L’unité intègre des turbines haut rendement et un système de récupération de chaleur qui devraient réduire de 30 % les émissions de CO₂ par tonne liquéfiée par rapport aux procédés classiques, un argument clé pour les institutions financières attentives aux critères ESG.
Grâce à sa capacité modulable, Nguya pourra traiter les flux de plusieurs gisements, y compris les découvertes émergentes du permis Marine XII, rendant l’ensemble du dispositif plus résilient face aux fluctuations de production et à l’évolution des marchés internationaux.
Scarabeo 5, le recyclage industriel en action
À quelques encablures, la plateforme Scarabeo 5, ex-navire de forage transformé en unité de production et de compression, finira ses tests avant de rejoindre le champ. Son rôle : pré-traiter le gaz et l’acheminer, via un flexible, vers Nguya.

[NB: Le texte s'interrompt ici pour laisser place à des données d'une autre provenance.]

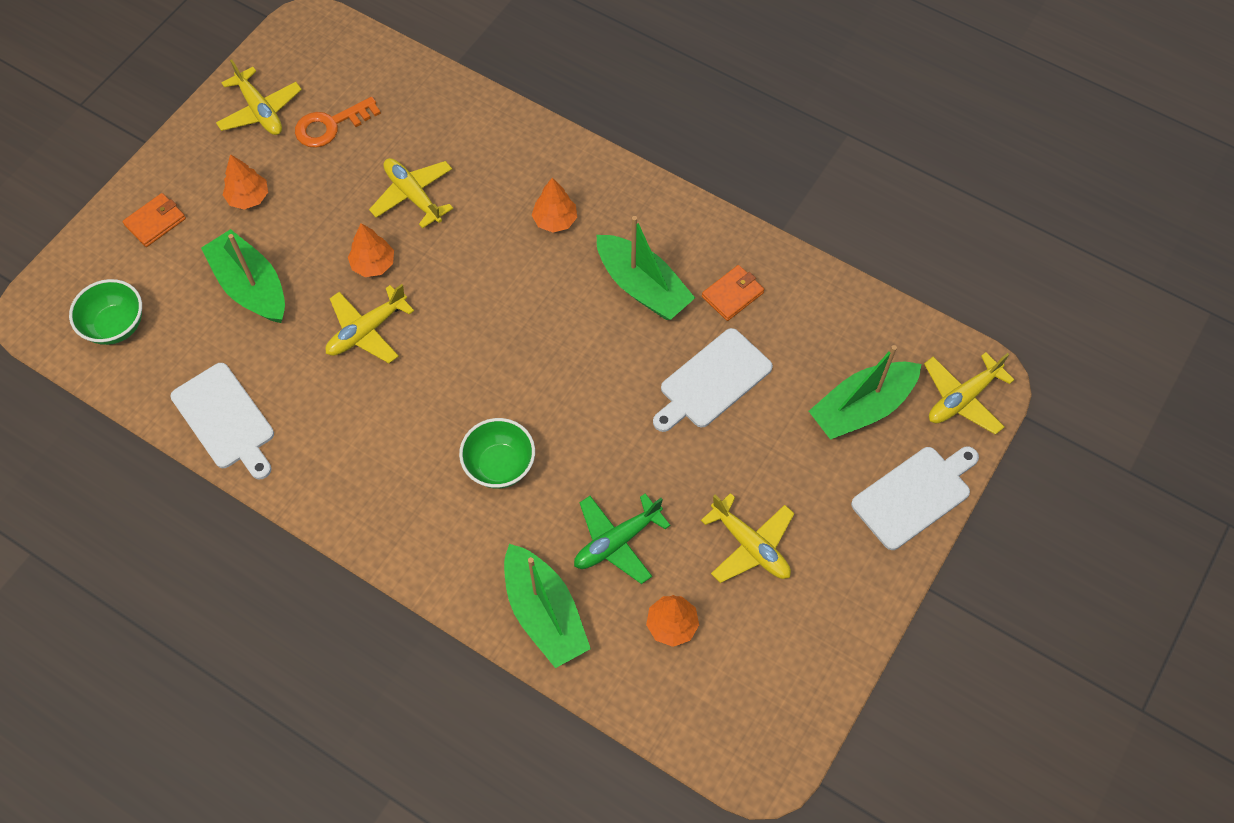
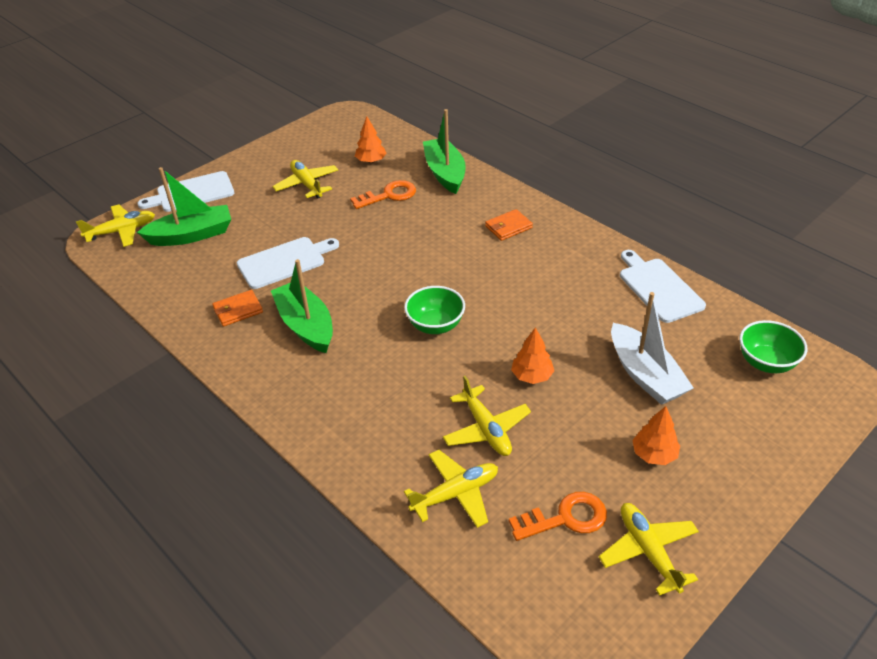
camera: 165 degrees left, 20 degrees down
(155, 222) = (749, 446): orange wallet -> orange wallet (508, 227)
(251, 287) = (645, 375): green boat -> white boat
(367, 331) = (542, 328): yellow plane -> yellow plane (455, 494)
(499, 465) = (454, 238): green bowl -> green bowl (435, 325)
(555, 220) = (358, 386): orange tree -> none
(617, 542) = (389, 195): green plane -> orange key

Cette opération de surcyclage industriel a permis d’économiser près de deux ans de construction neuve, de contenir les coûts et d’éviter environ 40 000 tonnes de nouvelles émissions de matériaux, selon les calculs préliminaires fournis par le chantier chinois.
« Nous démontrons qu’une plateforme peut connaître plusieurs vies et contribuer encore à la transition », souligne un ingénieur congolais impliqué dans le retrofit, fier de partager un savoir-faire qu’il décrit comme un levier d’emploi qualifié pour la jeunesse locale.

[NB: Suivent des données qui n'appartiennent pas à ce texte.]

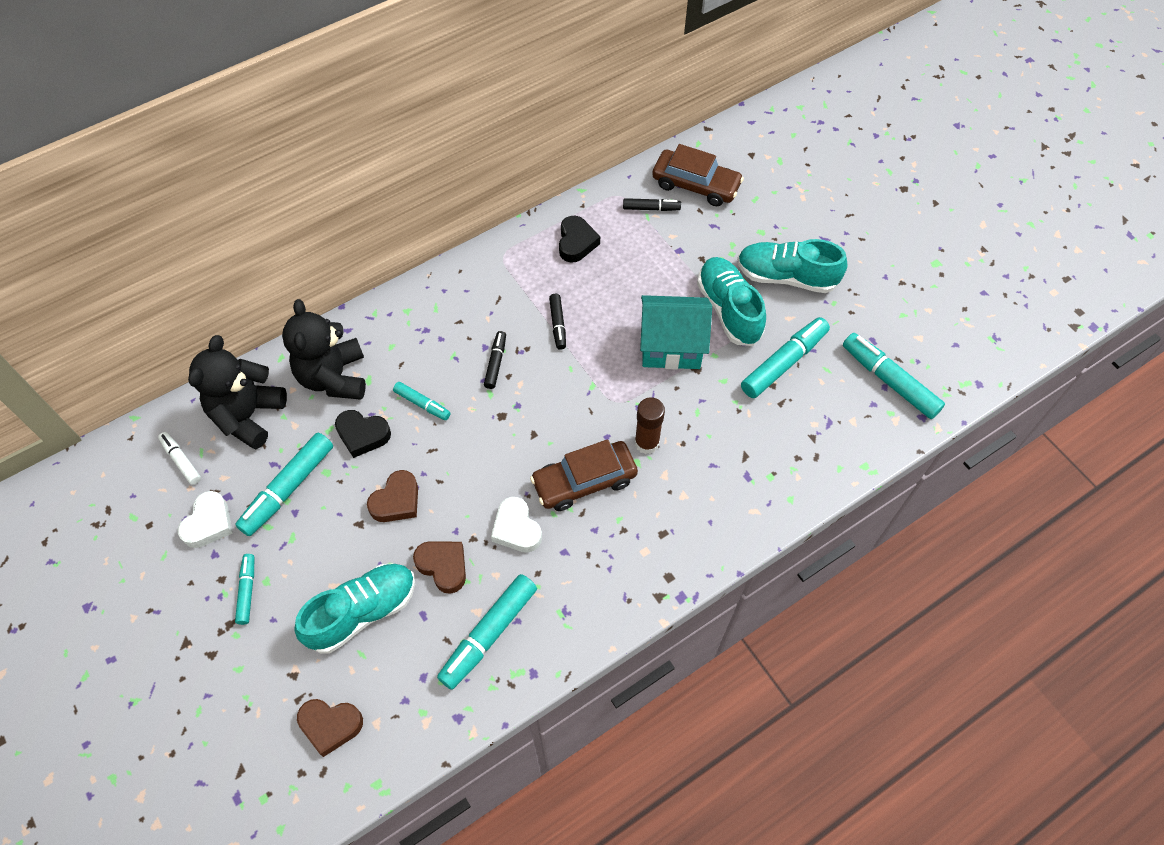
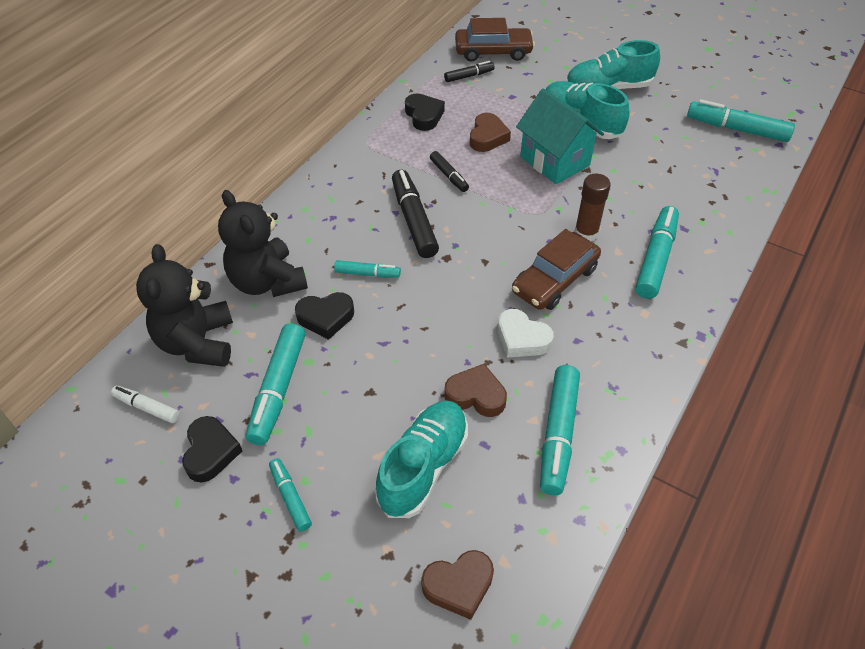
camera: 25 degrees left, 10 degrees down
(209, 523) = (211, 452): white heart -> black heart
(396, 501) = (394, 359): brown heart -> brown heart (487, 137)
(495, 363) = (414, 220): black marker -> black marker, size x1.81
(671, 347) = (554, 161): turquoise house -> turquoise house turned 75 degrees clockwise
(783, 363) = (650, 143): turquoise marker -> turquoise marker (655, 259)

Calendrier 2025 tenu, infrastructures sous-marines prêtes
Sous l’eau, 120 kilomètres de conduites flexibles et de câbles d’alimentation sont déjà posés entre les réservoirs et la côte. Les robots submersibles terminent l’installation des collecteurs, une étape décisive avant l’amarrage de l’unité Nguya prévu au quatrième trimestre 2025.

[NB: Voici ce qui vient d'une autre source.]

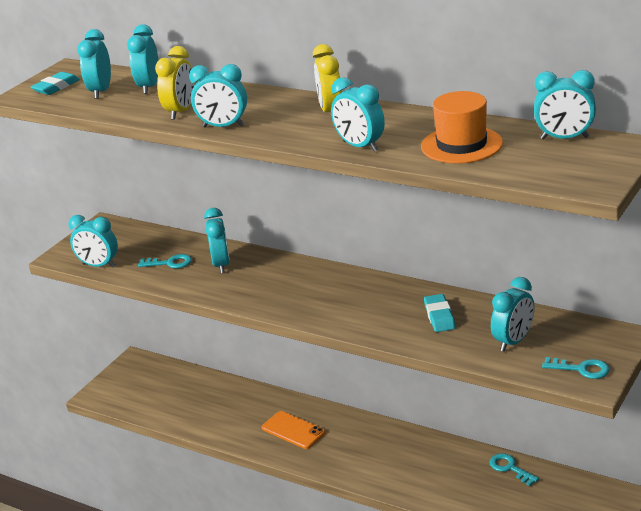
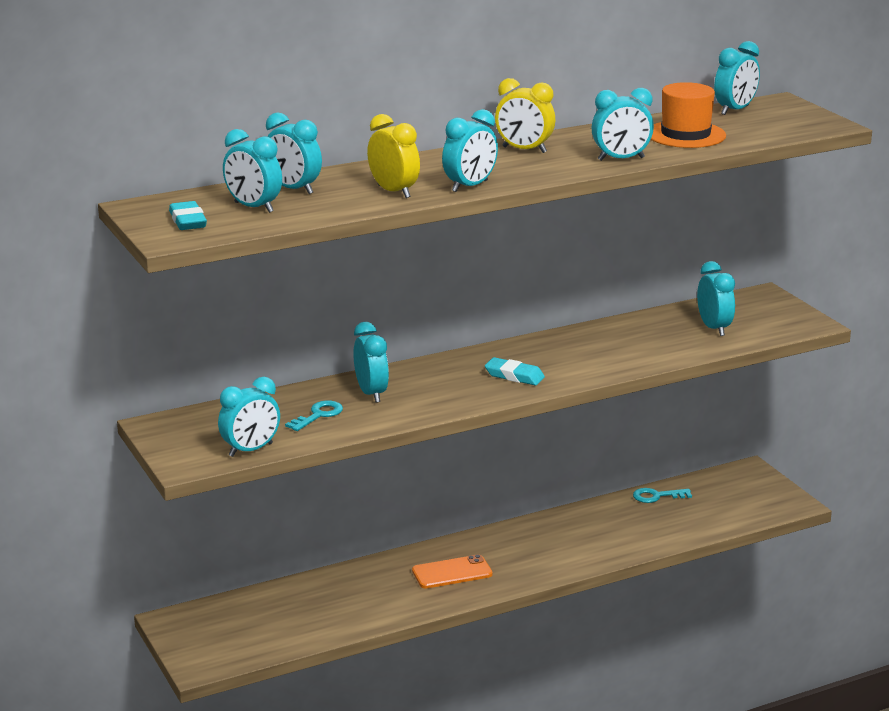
camera: 60 degrees left, 5 degrees down
(221, 265) = (371, 393): turquoise clock -> turquoise clock turned 45 degrees clockwise
(439, 316) = (632, 339): turquoise eraser -> turquoise eraser (514, 376)
(581, 369) = (788, 321): turquoise key -> none

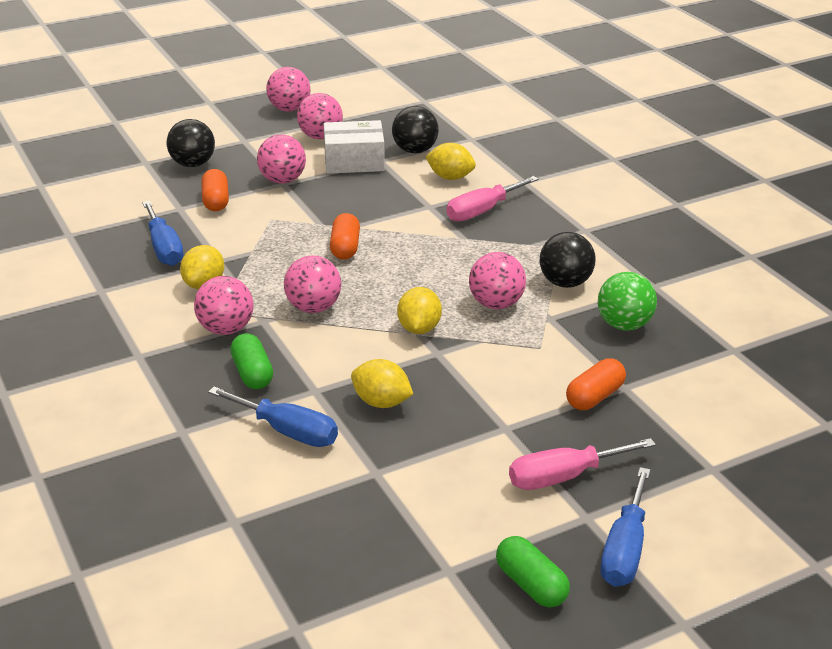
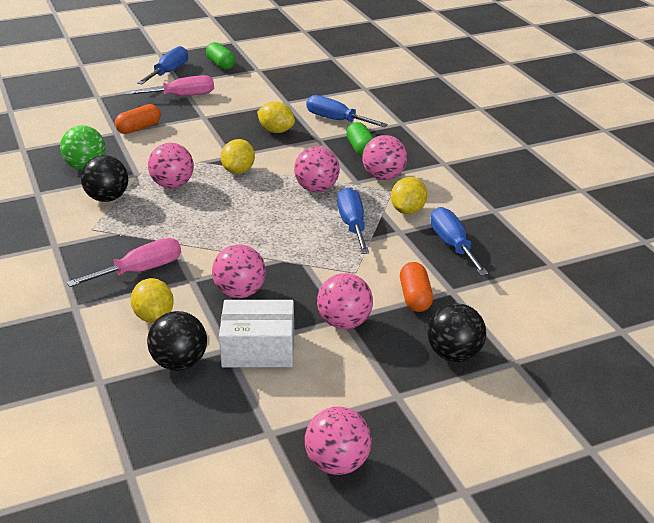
camera: 175 degrees left, 0 degrees up
(271, 265) = (352, 225): none -> blue screwdriver
(320, 137) = (295, 397): pink ball -> pink ball (240, 293)
(345, 248) = (285, 238): orange capsule -> none
(450, 177) = (154, 317): yellow lemon -> yellow lemon turned 45 degrees clockwise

Tango FLNG, mis en service fin 2023, a expédié sa douzième cargaison, validant la chaîne logistique du projet. L’arrivée de Nguya portera la capacité combinée à 3 millions de tonnes par an, seuil qui place le Congo parmi les acteurs émergents du GNL africain.
ENI précise que 70 % du gaz alimentera la centrale électrique du Congo à Pointe-Noire, sécurisant l’approvisionnement intérieur tout en dégageant un excédent exportable susceptible de soutenir les recettes publiques sans compromettre l’accès local à l’énergie.
Retombées locales : emplois, énergie, progrès social
Au pic du chantier, plus de 2 500 techniciens congolais et étrangers œuvreront simultanément, selon le ministère du Travail. Des partenariats avec l’Institut national du pétrole offrent déjà des formations en soudure cryogénique et en maintenance automatisée, compétences rares sur le continent.
Les communes riveraines espèrent aussi tirer parti des chantiers d’adduction d’eau et de réhabilitation de dispensaires financés via le fonds social du projet. À Moanda, des forages pilotes fournissent de l’eau potable à 8 000 habitants depuis juin 2024, réduisant les maladies hydriques.
Plus largement, l’État prévoit d’affecter une partie des revenus additionnels au programme national d’électrification rurale, qui vise à connecter 300 villages d’ici 2030. Les experts estiment que la disponibilité d’un gaz domestique compétitif facilitera l’hybridation solaire-gaz des mini-réseaux.
Gaz, énergies renouvelables et futur bas carbone
Si le gaz reste une énergie fossile, plusieurs observateurs le présentent comme un « pont » vers un bouquet bas carbone. Le gouvernement mise sur cet atout pour financer, à moyen terme, l’essor de l’hydroélectricité et du solaire, conformément au Plan national climat.
Les investisseurs internationaux, rassurés par la trajectoire ESG d’Eni et le contexte réglementaire stable, ont déjà souscrit 800 millions de dollars de financements verts liés aux performances de réduction d’émissions du projet. Un signal encourageant pour d’autres infrastructures à faible intensité carbone sur le sol congolais.
Avec Nguya FLNG, le bassin côtier congolais s’inscrit ainsi dans la carte mondiale du gaz liquéfié, tout en affirmant une stratégie qui associe compétitivité, responsabilité sociale et perspectives de transition énergétique au profit des générations futures.